The FBI and other agencies in March 2015 raided three pain management clinics - one in Lenoir City and two in Knoxville - and at least two primary care clinics prosecutors contend were all linked. Stone and Svolto have alleged in court three men considered the kings of the South Florida pill-mill trade sent Hofstetter to East Tennessee to employ their playbook of creating cash-for-pills clinics that relied upon patients funneled from more legitimate primary care clinics and addicts whose trips were funded by so-called "sponsors" who took half their pills to sell on the streets. The three men, identified in court records as Luca Sartini, Luiga Palma and Benjamin Rodriguez and labeled on wire tape recordings as "the Italians," have not been charged. But more than 100 people have been, ranging from sponsors to patients to street dealers and users.

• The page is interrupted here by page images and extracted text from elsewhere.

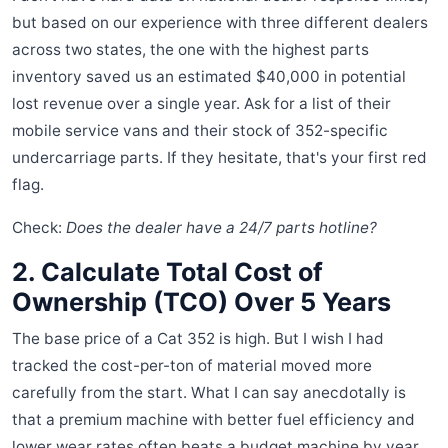
but based on our experience with three different dealers
across two states, the one with the highest parts
inventory saved us an estimated $40,000 in potential
lost revenue over a single year. Ask for a list of their
mobile service vans and their stock of 352-specific
undercarriage parts. If they hesitate, that's your first red
flag.
Check:
Does the dealer have a 24/7 parts hotline?
2. Calculate Total Cost of
Ownership (TCO) Over 5 Years
The base price of a Cat 352 is high. But I wish I had
tracked the cost-per-ton of material moved more
carefully from the start. What I can say anecdotally is
that a premium machine with better fuel efficiency and
lower wear rates often beats a budget machine by year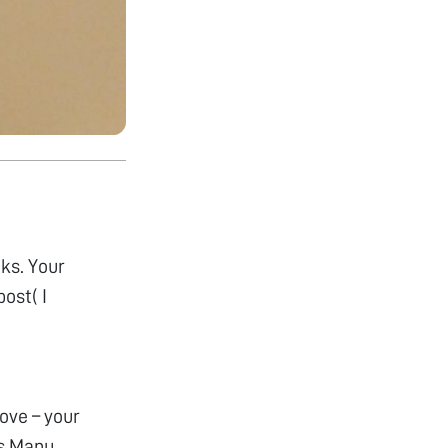
cks. Your
ost( I
ove – your
rs Manu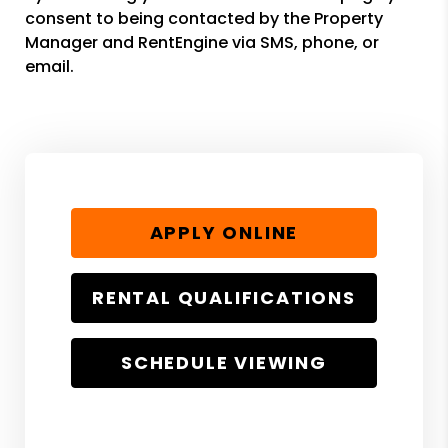
consent to being contacted by the Property
Manager and RentEngine via SMS, phone, or
email.
APPLY ONLINE
RENTAL QUALIFICATIONS
SCHEDULE VIEWING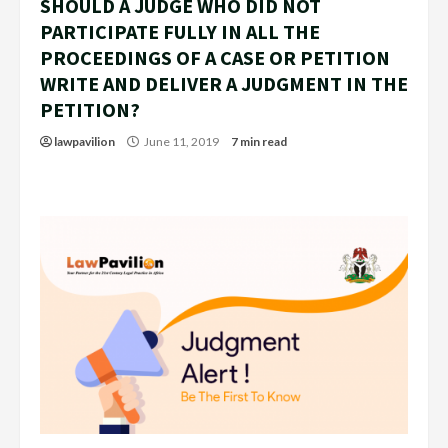
SHOULD A JUDGE WHO DID NOT
PARTICIPATE FULLY IN ALL THE
PROCEEDINGS OF A CASE OR PETITION
WRITE AND DELIVER A JUDGMENT IN THE
PETITION?
lawpavilion
June 11, 2019
7 min read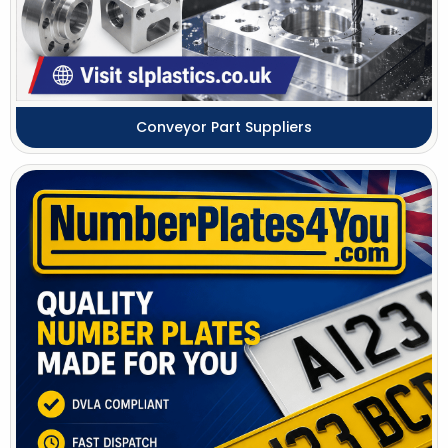
Conveyor Part Suppliers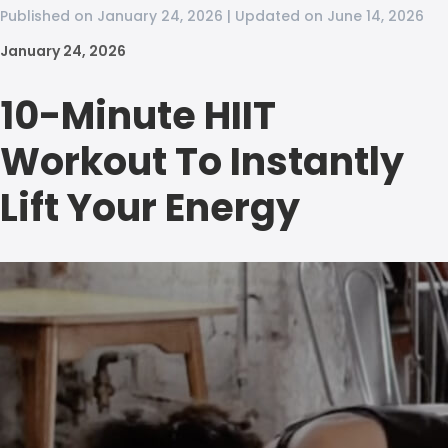
Published on January 24, 2026 | Updated on June 14, 2026
January 24, 2026
10-Minute HIIT
Workout To Instantly
Lift Your Energy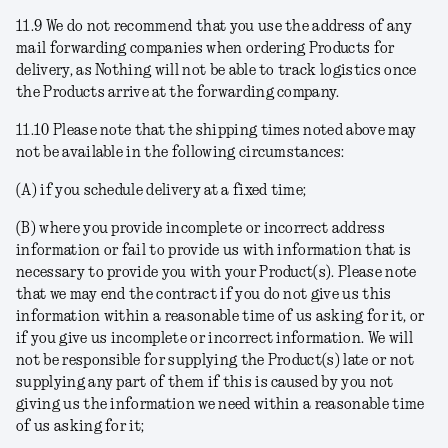
11.9 We do not recommend that you use the address of any
mail forwarding companies when ordering Products for
delivery, as Nothing will not be able to track logistics once
the Products arrive at the forwarding company.
11.10 Please note that the shipping times noted above may
not be available in the following circumstances:
(A) if you schedule delivery at a fixed time;
(B) where you provide incomplete or incorrect address
information or fail to provide us with information that is
necessary to provide you with your Product(s). Please note
that we may end the contract if you do not give us this
information within a reasonable time of us asking for it, or
if you give us incomplete or incorrect information. We will
not be responsible for supplying the Product(s) late or not
supplying any part of them if this is caused by you not
giving us the information we need within a reasonable time
of us asking for it;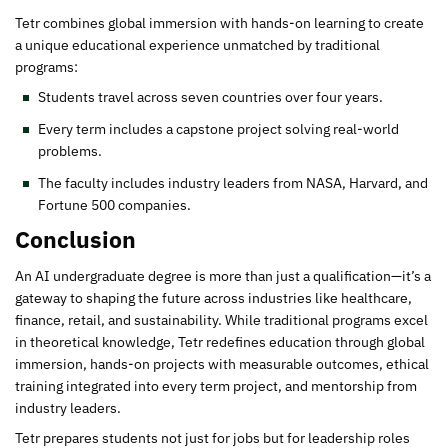
Tetr combines global immersion with hands-on learning to create
a unique educational experience unmatched by traditional
programs:
Students travel across seven countries over four years.
Every term includes a capstone project solving real-world
problems.
The faculty includes industry leaders from NASA, Harvard, and
Fortune 500 companies.
Conclusion
An AI undergraduate degree is more than just a qualification—it’s a
gateway to shaping the future across industries like healthcare,
finance, retail, and sustainability. While traditional programs excel
in theoretical knowledge, Tetr redefines education through global
immersion, hands-on projects with measurable outcomes, ethical
training integrated into every term project, and mentorship from
industry leaders.
Tetr prepares students not just for jobs but for leadership roles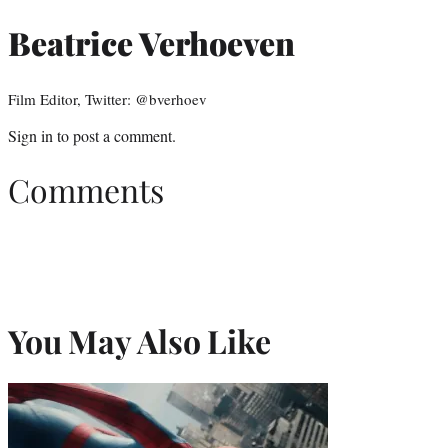
Beatrice Verhoeven
Film Editor, Twitter: @bverhoev
Sign in
to post a comment.
Comments
You May Also Like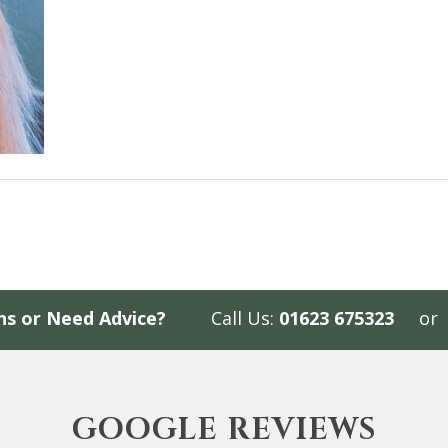
ns or Need Advice?
Call Us:
01623 675323
or
GOOGLE REVIEWS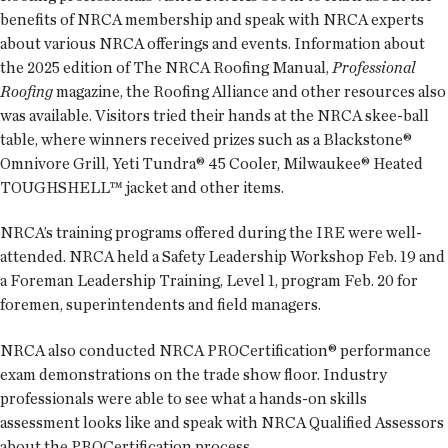
benefits of NRCA membership and speak with NRCA experts
about various NRCA offerings and events. Information about
the 2025 edition of The NRCA Roofing Manual,
Professional
Roofing
magazine, the Roofing Alliance and other resources also
was available. Visitors tried their hands at the NRCA skee-ball
table, where winners received prizes such as a Blackstone®
Omnivore Grill, Yeti Tundra® 45 Cooler, Milwaukee® Heated
TOUGHSHELL™ jacket and other items.
NRCA’s training programs offered during the IRE were well-
attended. NRCA held a Safety Leadership Workshop Feb. 19 and
a Foreman Leadership Training, Level 1, program Feb. 20 for
foremen, superintendents and field managers.
NRCA also conducted NRCA PROCertification® performance
exam demonstrations on the trade show floor. Industry
professionals were able to see what a hands-on skills
assessment looks like and speak with NRCA Qualified Assessors
about the PROCertification process.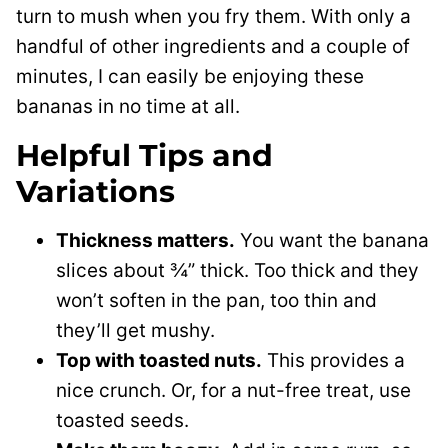
turn to mush when you fry them. With only a
handful of other ingredients and a couple of
minutes, I can easily be enjoying these
bananas in no time at all.
Helpful Tips and
Variations
Thickness matters.
You want the banana
slices about ¾” thick. Too thick and they
won’t soften in the pan, too thin and
they’ll get mushy.
Top with toasted nuts.
This
provides a
nice crunch.
Or, for a nut-free treat, use
toasted seeds.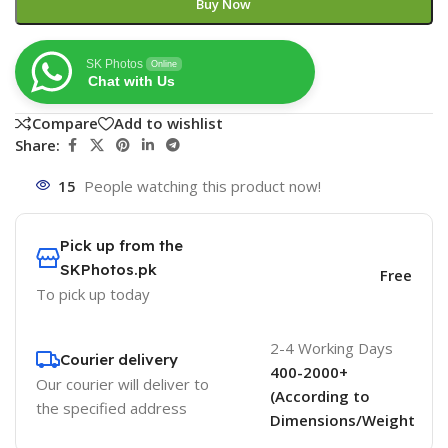
Buy Now
SK Photos
Online
Chat with Us
Compare
Add to wishlist
Share:
15
People watching this product now!
Pick up from the
SKPhotos.pk
Free
To pick up today
2-4 Working Days
Courier delivery
400-2000+
Our courier will deliver to
(According to
the specified address
Dimensions/Weight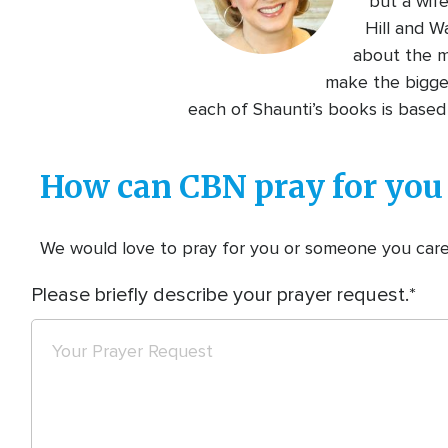
but a wif
Hill and W
about the mo
make the biggest
each of Shaunti’s books is based 
How can CBN pray for you
We would love to pray for you or someone you care f
Please briefly describe your prayer request.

The new indictment represents the first time in this case that medical professionals who allegedly were paid to write prescriptions without examining patients have been drawn into the investigation and the second time medical professionals involved with East Tennessee pain clinics have been indicted as garden-variety drug dealers.
Now charged with Hofstetter in the new indictment is Larson, who was supposed to oversee other medical workers, New Jersey physician's assistants Alan Pecorella and Theodore McCrary and nursing assistants Clemons and Courtney Newman.
Prosecutors have said in court they suspect at least nine patients in the Hofstetter case died from overdoses. A trial in the case is not set until September 2017.